(JUAN JESÚS DE CÓZAR).- Decía la escritora Flannery O’Connor (1925-64) que nuestra época se caracteriza por un aumento de la sensibilidad y una pérdida de la visión. Esta afirmación, cada vez más evidente en buena parte del cine actual, no puede aplicarse a Hayao Miyazaki (Tokio, 1941), un genio de la animación cuya visión ha ido creciendo con el tiempo.
Su última película –multipremiada y nominada al Oscar– es una maravilla de amor y de ensueño. Se estrenó en España hace dos semanas. El título elegido, El viento se levanta, hace alusión a unos versos de Paul Valéry: “Le vent se lève!... Il faut tenter de vivre!” (¡El viento se levanta!... ¡Es necesario intentar vivir!). Pero, sobre todo, responde a la pasión de Miyazaki por volar, por los aviones y por todo lo que mece el viento; algo comprensible siendo hijo de un fabricante de timones de cola para aviones de guerra.
En esta ocasión, Miyazaki se ha alejado de su deslumbrante cine de fantasía, lleno de simbolismos y originales logros visuales (basta recordar El viaje de Chihiro, que obtuvo el Oscar en 2002), para contarnos una historia realista dirigida a jóvenes y a adultos. Con un intencionado clasicismo, Miyazaki adapta libremente una novela corta de Tatsuo Hori en torno a la figura de Jirô Horikoshi (1903-1982), ingeniero aeronáutico nipón que diseñó el tristemente célebre avión de combate Mitsubishi A6M Zero, que fue usado en el bombardeo de Pearl Harbor.
Jirô es un joven apasionado por la aviación, ferviente admirador del ingeniero aeronáutico italiano Gianni Caproni (1886-1957), y cuyo sueño –a pesar de su miopía– es fabricar aviones hermosos que rasguen el cielo. A partir de aquí, Miyazaki hace su propia lectura de la historia de Japón, desde los primeros años de la década de 1920 hasta los inmediatamente posteriores a la Segunda Guerra Mundial, siempre desde la perspectiva de Jirô. Ciertamente, pasa de puntillas por el conflicto bélico –algo que no ha sentado bien en Japón– y centra el relato en dos aspectos concretos: la excelencia de la labor profesional de Horikoshi y la bellísima historia de amor que vive con Nahoko.
Técnicamente, el film es impresionante. Los colores, los fondos, los paisajes, los movimientos, la ambientación… Las imágenes tienen tal riqueza que al espectador le resulta imposible abarcar tanto con la mirada.
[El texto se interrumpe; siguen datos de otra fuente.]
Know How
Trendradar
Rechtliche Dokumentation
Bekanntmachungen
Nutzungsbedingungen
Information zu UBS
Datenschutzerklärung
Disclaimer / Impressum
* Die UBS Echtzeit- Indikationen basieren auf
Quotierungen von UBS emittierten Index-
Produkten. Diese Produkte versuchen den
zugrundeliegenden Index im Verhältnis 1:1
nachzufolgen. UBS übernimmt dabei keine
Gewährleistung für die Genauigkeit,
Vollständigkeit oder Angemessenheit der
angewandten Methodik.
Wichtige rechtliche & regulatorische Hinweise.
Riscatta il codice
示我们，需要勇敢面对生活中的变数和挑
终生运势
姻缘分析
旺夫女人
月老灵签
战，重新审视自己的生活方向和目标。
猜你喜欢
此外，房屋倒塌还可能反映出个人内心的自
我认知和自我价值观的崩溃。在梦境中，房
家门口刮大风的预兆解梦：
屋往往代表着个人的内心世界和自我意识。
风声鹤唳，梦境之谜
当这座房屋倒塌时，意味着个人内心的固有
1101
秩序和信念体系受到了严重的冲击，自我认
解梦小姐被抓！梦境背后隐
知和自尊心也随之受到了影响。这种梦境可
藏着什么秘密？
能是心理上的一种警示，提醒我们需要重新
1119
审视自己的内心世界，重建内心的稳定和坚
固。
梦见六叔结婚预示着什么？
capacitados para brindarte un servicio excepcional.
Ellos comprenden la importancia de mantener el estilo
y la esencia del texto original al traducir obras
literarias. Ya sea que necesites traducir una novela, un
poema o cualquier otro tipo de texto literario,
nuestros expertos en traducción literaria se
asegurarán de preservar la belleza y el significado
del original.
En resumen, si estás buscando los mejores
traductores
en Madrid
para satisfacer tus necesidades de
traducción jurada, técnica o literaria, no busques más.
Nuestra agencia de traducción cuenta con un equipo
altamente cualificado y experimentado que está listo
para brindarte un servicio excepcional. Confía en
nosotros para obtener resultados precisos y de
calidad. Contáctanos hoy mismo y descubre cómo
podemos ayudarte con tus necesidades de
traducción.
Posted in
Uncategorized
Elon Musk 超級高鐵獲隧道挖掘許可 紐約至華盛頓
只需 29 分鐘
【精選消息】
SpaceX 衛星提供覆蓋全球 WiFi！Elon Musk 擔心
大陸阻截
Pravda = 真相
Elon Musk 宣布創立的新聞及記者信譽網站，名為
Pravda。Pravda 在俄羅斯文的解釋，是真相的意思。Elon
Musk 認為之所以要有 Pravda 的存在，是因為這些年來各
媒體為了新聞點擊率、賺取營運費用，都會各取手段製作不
Desde luego, ayuda mucho –como en sus anteriores filmes– la preciosa banda sonora de Joe Hisaishi: otro genio. Los personajes de Jirô y Nahoko están diseñados con una ternura exquisita, y su desbordante romanticismo remite a directores como Sirk, Borzage o Lean. Sus relaciones durante el noviazgo y en el matrimonio son de lo mejor que he visto en el cine en los últimos años, junto con las de “Up” (2009). La sutileza de la escena de la noche de bodas es antológica.
Algunos críticos han calificado esta película de “obra inferior”, opinión que no comparto en absoluto. Personalmente, pienso que Miyazaki se ha convertido en un sabio y El viento se levanta lo confirma. No con esa sabiduría del que acumula sólo conocimientos –“primero es la inspiración; la técnica viene después”, le dice Caproni a Jirô en una escena del film–, sino con esa sabiduría profunda capaz de ver dentro de la persona: sus ilusiones, sus sueños, su fragilidad y su grandeza. Miyazaki ha cultivado una mirada libre de obsesiones y prejuicios, que le permite proponernos la construcción de un mundo pacífico y lleno de belleza; y una visión positiva de la realidad, sin renunciar a un noble idealismo.
La película incluye muchos temas llenos de interés, que desbordan esta breve reseña: las relaciones familiares, la amistad, la generosidad... La última escena de la película me produjo un nudo en la garganta y unas cuantas lágrimas. Gracias a Dios, la sala se mantenía a oscuras y pude sorberlas mientras aparecían los títulos de crédito, a la vez que sonaba una hermosa canción japonesa subtitulada en castellano, que hablaba… ¿De qué iba a hablar? Del cielo, naturalmente.